Рустам больше не беспокоил меня, я понял, что с этим человеком бесполезно разговаривать и лучше не иметь с ним вообще никаких дел. Однако, чтобы сообщить ему об этом, пришлось потратить немало времени. Трубку он не брал, в моём доме и офисе не появлялся. Знал, подлец, что я его ищу далеко не с лучшими намерениями. Как не знать, если насильно обнимаешь жену брата? Понимал, на что идёт… Честное слово, если бы не заветы Бога и отца, я, наверное, придушил бы этого негодяя.
Наконец, мы встретились на пороге моего дома, и только огромная выдержка спасла моего старшего брата от возможности быть оттасканным за ухо, как нашкодивший щенок.
— Нам нужно поговорить, — процедил я сквозь зубы, проходя мимо него и даже не глядя ему в лицо. Меня одолевало отвращение.
Я проследовал без остановок в свой кабинет, а он уныло поплёлся следом. Мне не сразу удалось начать говорить: душила ярость и ещё какой-то комок в горле. Было омерзительно сознавать, что этот человек — мой кровный родственник.
— Рустам, я хочу договориться с тобой раз и навсегда. Твоя нога не должна больше ступать на порог моего дома и я не желаю видеть тебя рядом ни с одним из членов моей семьи — я имею в виду своих жён, детей и внуков. Твоё поведение не может оправдать никакая болезнь. Я даже описать не могу, до чего оно мне неприятно.
Говоря это, я был вынужден смотреть ему в лицо и с отвращением наблюдать, как поддельное сожаление преобразуется на нём в презрительную самоуверенность.

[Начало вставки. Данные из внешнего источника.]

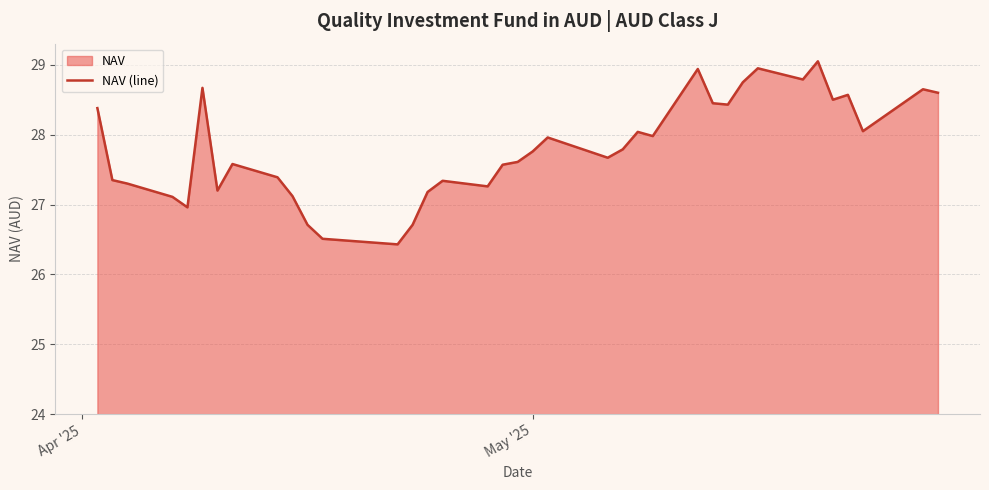

Does the chart display data point markers on the line(s)?

No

Рустам задрал свой жирный подбородок, выпятил губу, а взгляд его налился презрением.
— Не будь истеричной бабой, Халиб! Что такого ужасного я натворил, что ты забыл всякое почтение к больному старшему брату и выгоняешь его и своего дома, как бродягу?

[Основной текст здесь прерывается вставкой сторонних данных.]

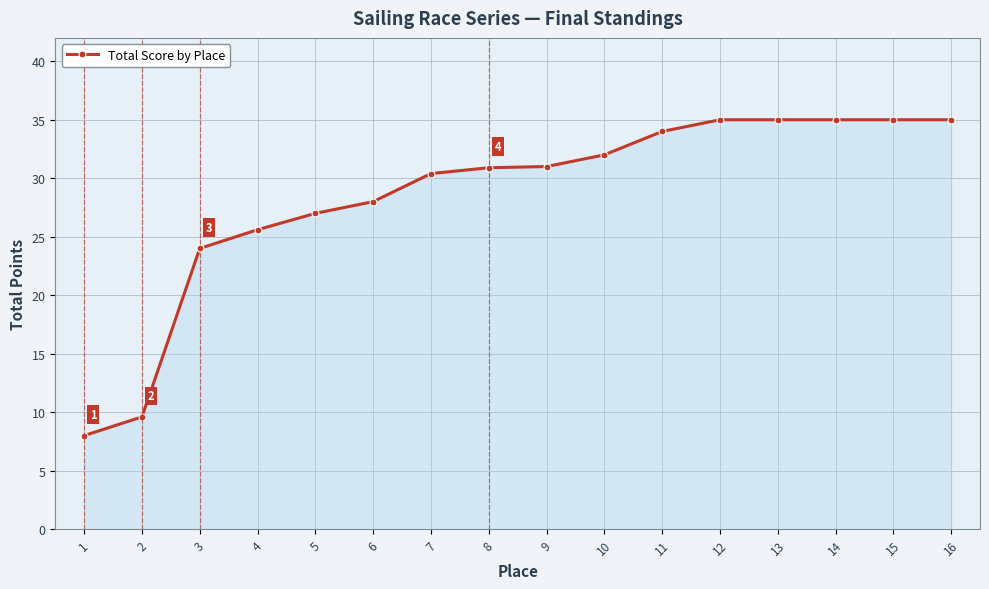

What is the greatest value displayed?

35.0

— А ты не строй из себя дурака! Я предупреждал, чтобы ты больше не докучал моей младшей жене…
— Кажется, я не сделал с ней ничего предосудительного.
— То есть, насильные объятия ты не считаешь предосудительными?
— Они не были насильными!
Бешенство снова закипало во мне, выплёскиваясь через край. Сколько можно лгать?!
— В таком случае, я думаю, она не стала бы жаловаться! — заорал я, не в силах более сдерживать ярость.
— Жаловаться? — с презрением переспросил Рустам. — Прости, Халиб, но мне кажется, что твоя младшая жена — просто дура!
Я сжал кулаки и прошипел сквозь зубы:
— Убирайся вон!
Рустам кивнул:
— Ухожу. Но я тебе обещаю, ты очень скоро пожалеешь, что был так груб со мной. Хорошо смеётся тот, кто смеётся последним, — с этими словами он вышел из моего кабинета, хлопнув дверью.
Почти сразу после этого туда вбежала Ева, белая, как мел.